MIEUX INTÉGRER LE TRAVAIL RÉEL ET LA SÉCURITÉ

Enquête | publié le : 02.10.2012 | V. L.

L’équipementier automobile s’est approprié la méthode lean et a développé en parallèle des programmes pour prévenir les risques concernant la santé et préserver un vrai dialogue sur le travail avec ses opérateurs.

Ironie du sort, le site du groupe ACS à Bressuire (Deux-Sèvres) était destiné à disparaître il y a quelques années, mais c’est la maison mère Wagon Group qui a déposé son bilan en décembre 2008. L’entreprise spécialisée dans les produits de vitrage, les systèmes d’occultation et de maintien de charges pour les automobiles, grâce sa situation bénéficiaire, à ses innovations, à la spécificité de ses produits et au soutien de donneurs d’ordre comme PSA, a survécu à la crise de 2008. Elle fait partie, depuis 2009, de la joint venture RS Automotive et est implantée à l’international, en Espagne, en Chine, en Roumanie et au Mexique.

Impliquer les opérateurs

Avant de disparaître, Wagon Group avait décidé, en 2004, de déployer le lean dans toutes ses entreprises. « La démarche était alors très top-down : les théoriciens venaient nous expliquer ce qu’étaient les gestes justes et, au bout de trois jours, on pouvait gagner 20 % de productivité, témoigne Jean-Baptiste Quentin, le DRH. Mais notre directeur industriel, formé au lean management à l’Ecam Lyon, a été convaincu qu’on ne pouvait pas appliquer le lean sans impliquer les opérateurs. »

> **DONNÉES RECUEILLIES**:
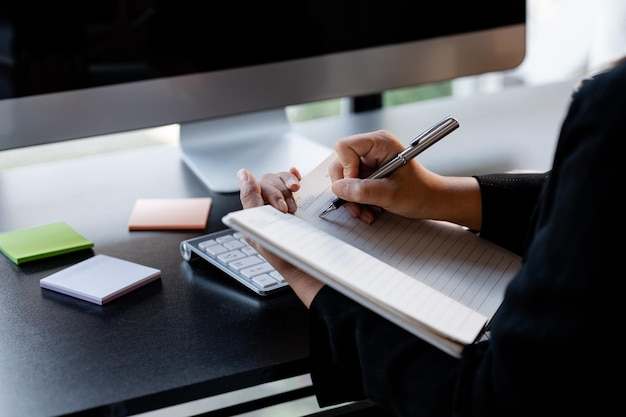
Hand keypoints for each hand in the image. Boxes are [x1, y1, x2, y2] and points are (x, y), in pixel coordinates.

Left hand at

> **CONSIGNE A**: Indiquez si chacune des affirmations suivantes s'accorde avec le texte fourni, en répondant par oui ou par non et en citant à l'identique les mots du texte qui tranchent : (i) la maison mère Wagon Group a déposé son bilan en décembre 2008 ; (ii) Wagon Group a décidé en 2009 de déployer le lean dans toutes ses entreprises ; (iii) le directeur industriel a été formé au lean management à l'Ecam Lyon.
> **CONSIGNE B**: Remplacez « méthode lean » par « démarche lean » dans le passage du texte fourni qui va de « L’équipementier automobile s’est » jusqu'à « avec ses opérateurs. », puis recopiez tout ce passage ainsi modifié.

> **ZONE DE RÉPONSE A**:
(i) Oui : « c’est la maison mère Wagon Group qui a déposé son bilan en décembre 2008 ».
(ii) Non : « Wagon Group avait décidé, en 2004, de déployer le lean dans toutes ses entreprises ».
(iii) Oui : « notre directeur industriel, formé au lean management à l’Ecam Lyon ».

> **ZONE DE RÉPONSE B**:
L’équipementier automobile s’est approprié la démarche lean et a développé en parallèle des programmes pour prévenir les risques concernant la santé et préserver un vrai dialogue sur le travail avec ses opérateurs.